Establishing methods to monitor H5N1 influenza virus in dairy cattle milk

Abstract

Highly Pathogenic Avian Influenza strain H5N1 has caused a multi-state outbreak among US dairy cattle, spreading across 15 states and infecting hundreds of herds since its onset. We rapidly developed and optimized PCR-based detection assays and sequencing protocols to support H5N1 molecular surveillance. Using 214 retail milk from 20 states for methods development, we found that H5N1 concentrations by digital PCR strongly correlated with qPCR cycle threshold (Ct) values, with dPCR exhibiting greater sensitivity. We also found that metagenomic sequencing after hybrid selection was best for higher concentration samples while amplicon sequencing performs best for lower concentrations. By establishing these methods, we were able to support the creation of a statewide surveillance program to test bulk milk samples monthly from all cattle dairy farms within Massachusetts, which remain negative to date. The methods, workflow, and recommendations described here provide a framework for others aiming to conduct H5N1 surveillance efforts.

Figure 1:. Validation and characterization of dPCR and qPCR H5N1 assays on synthetic spike-in samples.

(A-B) Detection of (A) dPCR (H5_Taq and RP_Bov) and (B) qPCR (H5_Taq) assays using serial dilutions of synthetic H5N1 RNA standard material. For qPCR data, we combined and jointly analyzed all standard curve data from runs during retail milk testing. (C-D) Limit of Detection (LOD) analysis for (C) measured concentrations compared to expected concentrations for both qPCR and dPCR and (D) correlation of dPCR concentrations with qPCR Ct values. Fitted lines in (A) and (D) represent simple linear regression lines of best fit.

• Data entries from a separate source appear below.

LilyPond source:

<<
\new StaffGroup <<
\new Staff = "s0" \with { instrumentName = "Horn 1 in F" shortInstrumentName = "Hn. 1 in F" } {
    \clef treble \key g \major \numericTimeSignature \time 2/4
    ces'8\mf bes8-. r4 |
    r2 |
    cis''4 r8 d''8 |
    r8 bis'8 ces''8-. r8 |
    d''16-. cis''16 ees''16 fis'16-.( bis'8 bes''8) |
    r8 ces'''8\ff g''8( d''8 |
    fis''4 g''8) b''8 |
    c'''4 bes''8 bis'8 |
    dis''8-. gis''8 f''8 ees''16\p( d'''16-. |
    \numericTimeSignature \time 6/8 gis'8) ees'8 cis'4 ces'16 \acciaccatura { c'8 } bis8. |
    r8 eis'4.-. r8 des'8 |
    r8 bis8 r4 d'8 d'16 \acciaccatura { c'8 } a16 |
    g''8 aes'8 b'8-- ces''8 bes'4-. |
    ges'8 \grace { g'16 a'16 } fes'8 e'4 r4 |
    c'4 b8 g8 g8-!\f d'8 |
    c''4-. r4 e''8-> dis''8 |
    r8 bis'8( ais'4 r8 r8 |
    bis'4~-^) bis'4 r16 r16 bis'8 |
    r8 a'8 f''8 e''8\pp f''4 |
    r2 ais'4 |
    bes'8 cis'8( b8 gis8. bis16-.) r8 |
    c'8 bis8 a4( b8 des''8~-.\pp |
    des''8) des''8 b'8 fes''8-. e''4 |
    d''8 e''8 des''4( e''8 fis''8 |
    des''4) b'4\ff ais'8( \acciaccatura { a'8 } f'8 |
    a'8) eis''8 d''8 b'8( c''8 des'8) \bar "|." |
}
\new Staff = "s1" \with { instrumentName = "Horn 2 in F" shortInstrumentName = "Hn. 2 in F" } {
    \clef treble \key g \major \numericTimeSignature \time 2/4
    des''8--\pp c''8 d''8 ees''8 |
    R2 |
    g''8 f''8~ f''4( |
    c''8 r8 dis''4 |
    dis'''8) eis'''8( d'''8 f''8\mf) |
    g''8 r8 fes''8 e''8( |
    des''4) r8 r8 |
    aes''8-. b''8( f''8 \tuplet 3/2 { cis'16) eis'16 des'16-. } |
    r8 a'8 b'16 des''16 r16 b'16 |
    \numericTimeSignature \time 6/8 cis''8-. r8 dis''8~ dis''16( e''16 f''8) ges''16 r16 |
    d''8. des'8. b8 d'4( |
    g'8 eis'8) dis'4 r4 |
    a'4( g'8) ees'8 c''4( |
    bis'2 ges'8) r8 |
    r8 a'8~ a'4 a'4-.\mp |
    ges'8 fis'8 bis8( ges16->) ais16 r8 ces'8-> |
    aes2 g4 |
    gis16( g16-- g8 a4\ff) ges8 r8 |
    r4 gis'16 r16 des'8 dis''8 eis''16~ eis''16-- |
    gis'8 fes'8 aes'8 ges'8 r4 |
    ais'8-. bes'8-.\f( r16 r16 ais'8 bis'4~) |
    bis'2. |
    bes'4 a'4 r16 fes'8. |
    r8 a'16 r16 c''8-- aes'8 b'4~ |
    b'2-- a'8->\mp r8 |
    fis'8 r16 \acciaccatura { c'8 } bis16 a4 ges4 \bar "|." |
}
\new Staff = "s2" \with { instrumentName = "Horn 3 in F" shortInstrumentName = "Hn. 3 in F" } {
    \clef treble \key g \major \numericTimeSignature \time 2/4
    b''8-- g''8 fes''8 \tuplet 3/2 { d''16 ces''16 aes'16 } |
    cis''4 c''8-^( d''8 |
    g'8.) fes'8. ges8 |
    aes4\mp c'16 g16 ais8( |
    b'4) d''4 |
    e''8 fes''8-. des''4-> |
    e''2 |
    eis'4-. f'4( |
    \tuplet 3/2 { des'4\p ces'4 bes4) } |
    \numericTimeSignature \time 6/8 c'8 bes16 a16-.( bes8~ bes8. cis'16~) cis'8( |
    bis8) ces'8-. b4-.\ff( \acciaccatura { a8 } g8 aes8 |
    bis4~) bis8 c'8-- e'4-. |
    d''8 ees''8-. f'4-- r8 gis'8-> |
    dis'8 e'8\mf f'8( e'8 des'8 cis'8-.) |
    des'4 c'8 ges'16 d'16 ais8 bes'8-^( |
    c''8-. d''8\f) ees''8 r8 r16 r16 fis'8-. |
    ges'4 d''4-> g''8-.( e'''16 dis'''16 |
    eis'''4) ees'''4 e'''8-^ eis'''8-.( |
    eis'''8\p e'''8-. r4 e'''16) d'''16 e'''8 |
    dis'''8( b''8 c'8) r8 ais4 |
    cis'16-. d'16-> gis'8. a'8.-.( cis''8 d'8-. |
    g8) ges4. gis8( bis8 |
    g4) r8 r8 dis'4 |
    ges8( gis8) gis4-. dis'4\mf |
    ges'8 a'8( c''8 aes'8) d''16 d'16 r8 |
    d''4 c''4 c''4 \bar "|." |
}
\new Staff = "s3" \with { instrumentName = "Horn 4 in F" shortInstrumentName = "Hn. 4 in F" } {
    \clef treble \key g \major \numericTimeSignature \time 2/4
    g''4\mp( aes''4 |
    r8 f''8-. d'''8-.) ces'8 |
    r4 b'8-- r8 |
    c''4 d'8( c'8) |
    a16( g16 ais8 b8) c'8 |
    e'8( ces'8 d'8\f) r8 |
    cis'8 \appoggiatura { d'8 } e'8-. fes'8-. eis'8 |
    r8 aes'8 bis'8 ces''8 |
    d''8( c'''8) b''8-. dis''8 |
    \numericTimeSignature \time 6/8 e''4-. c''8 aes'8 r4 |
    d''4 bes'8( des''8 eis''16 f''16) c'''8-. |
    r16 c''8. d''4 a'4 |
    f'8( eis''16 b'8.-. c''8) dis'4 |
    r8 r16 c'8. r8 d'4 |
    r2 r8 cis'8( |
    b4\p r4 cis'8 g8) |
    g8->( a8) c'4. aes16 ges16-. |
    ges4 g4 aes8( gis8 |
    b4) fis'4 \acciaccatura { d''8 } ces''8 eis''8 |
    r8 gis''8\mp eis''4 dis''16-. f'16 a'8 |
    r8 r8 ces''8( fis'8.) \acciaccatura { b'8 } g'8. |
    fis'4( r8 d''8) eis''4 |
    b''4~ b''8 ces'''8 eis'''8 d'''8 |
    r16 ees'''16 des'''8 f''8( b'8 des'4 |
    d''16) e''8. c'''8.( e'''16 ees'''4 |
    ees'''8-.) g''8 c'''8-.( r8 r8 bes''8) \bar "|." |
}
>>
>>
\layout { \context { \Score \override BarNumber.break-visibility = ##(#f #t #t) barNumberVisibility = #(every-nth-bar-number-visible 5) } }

Figure 2:. dPCR detection of H5N1 synthetic nucleic acid (top) and RNaseP Bovine (bottom) for the MagMAX CORE extraction kit.

For direct extraction, we extracted 200μL of milk spiked with serial dilutions of H5N1 synthetic fragments. For pre-centrifugation, we centrifuged samples for 12000×g for 10 minutes following spike-in, after which we extracted 200μL.

Figure 3:. Comparison of dPCR and qPCR H5N1 testing on retail milk samples.

(A) Agreement of positive and negative calls of milk samples between the two platforms. (B) Correlation of H5N1 measured by dPCR concentration compared with qPCR Ct value. For plotting purposes, samples not detected by dPCR were graphed with a dPCR concentration of 0 copies/μL while samples not detected by qPCR were graphed with a Ct value of 40.

Figure 4:. H5N1 and Bovine Ribonuclease P (RP_Bov) for all retail milk samples as measured by dPCR.

A) The concentration of H5N1 as a function of processing state and expiration date. B) RP_Bov data for all samples. The gray-shaded region corresponds to the average RP_Bov concentration of all data plus and minus one standard deviation.

Figure 5:

(A) Completeness of H5N1 genome assemblies generated by unbiased metagenomics (RNA-Seq), virus-enriched hybrid-selected metagenomics (hsRNA-Seq) and targeted H5N1 Amplicon Sequencing (Amp-Seq) as a function of H5N1 copies/μL RNA. (B): the most complete H5N1 assembly produced for each sample sorted by length and the underlying sequencing approach. Ultra-pasteurized samples are indicated by an (*) above the bar.